シリア政府支配下のダイル・ザウル県ブーカマール市近郊で、所属不明のドローンの攻撃によると思われる大きな爆発が複数回発生(2022年11月9日)

ダイル・ザウル県では、スーマリーヤ・テレビ(11月9日付)によると、シリア政府の支配下にあるブーカマール市近郊で、所属不明の無人航空機(ドローン)の攻撃によると思われる大きな爆発が複数回発生した。

爆発は、イランの石油トレーラー多数がイラクからシリア領内に入った直後に発生した。

トレーラーはレバノンに向かう途中で、爆発により25人が死亡、多数が負傷したという。

**

ナフル・メディア(11月9日付)は、所属不明の無人航空機(ドローン)が午後11時45分頃、ブーカマール・カーイム国境通行所近くで石油トレーラーや貨物トレーラーからなる車列を複数回にわたって爆撃したと伝えた。

車列の積み荷は不明。

爆撃はブーカマール市近くに設置されている「イランの軍用ゲート」に対して最初に3回、続いて4回行われ、その後2回、レバノンのヒズブッラーの車輌複数輌の護衛を受けていた石油トレーラーと貨物トレーラーからなる車列が爆撃を受けた。

ナフル・メディアはまた、シリア領内に入る直前の車列の映像を公開した。

**

イランのプレスTV(11月10日付)は、米軍所属と見られる無人航空機(ドローン)が燃料を積んでレバノンに向かっていた22輌のトレーラーからなる車列をシリア・イラク国境で爆撃した。

爆撃は車列がシリア領内に入ったのを狙って行われたという。

**

『ウォール・ストリート・ジャーナル』(11月10日付)は、爆撃に関して、イスラエル軍がイラン製の武器を密輸しようとしていた車列を狙って行ったと伝えた。

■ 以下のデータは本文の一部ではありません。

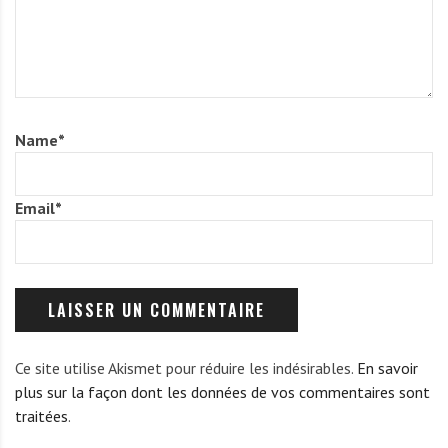
Name
*
Email
*
Ce site utilise Akismet pour réduire les indésirables.
En savoir
plus sur la façon dont les données de vos commentaires sont
traitées
.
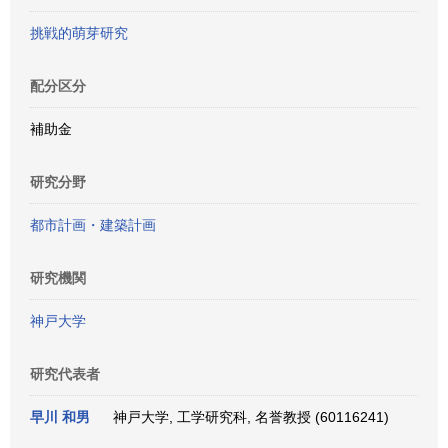
挑戦的萌芽研究
配分区分
補助金
研究分野
都市計画・建築計画
研究機関
神戸大学
研究代表者
早川 和男
神戸大学, 工学研究科, 名誉教授 (60116241)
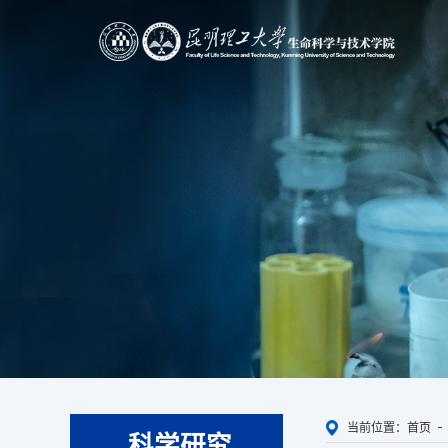
当前位置：
首页
科学研究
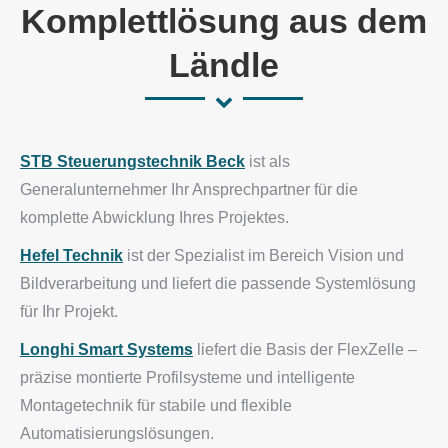
Komplettlösung aus dem
Ländle
STB Steuerungstechnik Beck
ist als
Generalunternehmer Ihr Ansprechpartner für die
komplette Abwicklung Ihres Projektes.
Hefel Technik
ist der Spezialist im Bereich Vision und
Bildverarbeitung und liefert die passende Systemlösung
für Ihr Projekt.
Longhi Smart Systems
liefert die Basis der FlexZelle –
präzise montierte Profilsysteme und intelligente
Montagetechnik für stabile und flexible
Automatisierungslösungen.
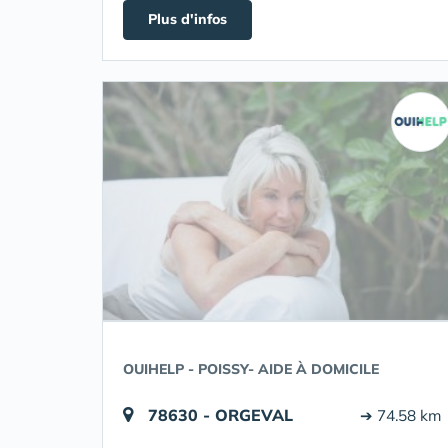
Plus d'infos
OUIHELP - POISSY- AIDE À DOMICILE
78630 - ORGEVAL
➔ 74.58 km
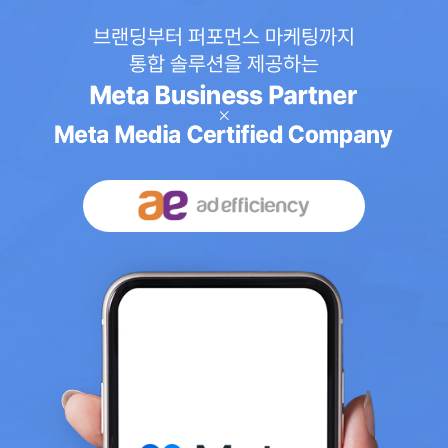
브랜딩부터 퍼포먼스 마케팅까지
통합 솔루션을 제공하는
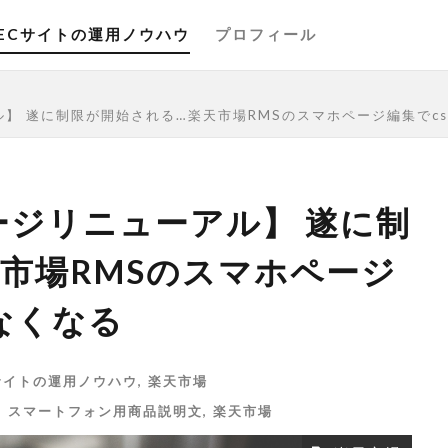
ECサイトの運用ノウハウ
プロフィール
】 遂に制限が開始される…楽天市場RMSのスマホページ編集でcs
ジリニューアル】 遂に制
Bootstrap
cassava editor
css
csv
CSV 一
市場RMSのスマホページ
cvr改善
E-コマース
EC
ECサイト
ECサイ
えなくなる
FTP
google
HTML
js
Minifier
payp
QUERY関数
R-Karte
RaCoupon
rakuten
サイトの運用ノウハウ
O
seo キーワード
,
楽天市場
SEO チェック
seo 楽天
se
,
スマートフォン用商品説明文
,
楽天市場
spreadsheets
Yahoo!ショッピング
Yahoo!ストアク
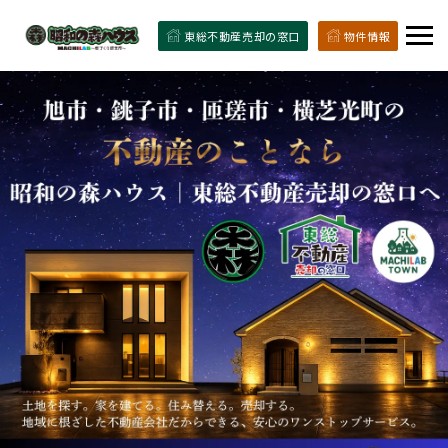
東総不動産売却の窓口
物件情報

同誌によると、この爆撃で、イラン・イスラーム革命防衛隊とつながりがある民兵のメンバー少なくとも10人が死亡、車輌複数輌が破壊され、死者のなかにはイラン人も含まれているという。

**

シリア人権監視団によると、この爆撃でブーカマール・カーイム国境通行所は一時閉鎖されたが、10日に再開された。

**

『シャルク・アウサト』(11月11日付)は、イスラエルの複数の軍事筋の話として、標的となった車列は武器弾薬を積んでいたと伝えた。

**

なお、米軍、イスラエル軍はともに爆撃への関与を認めていない。

また、「イランの民兵」も死者が発生したことを認めていない。

AFP, November 9, 2022、ANHA, November 9, 2022、al-Durar al-Shamiya, November 9, 2022、Nahermedia, November 9, 2022、Press TV, November 10, 2022、Reuters, November 9, 2022、SANA, November 9, 2022、al-Sharq al-Awsat, November 11, 2022、SOHR, November 9, 2022、November 10, 2022、al-Sumariya TV, November 9, 2022、The Wall Street Journal, November 10, 2022などをもとに作成。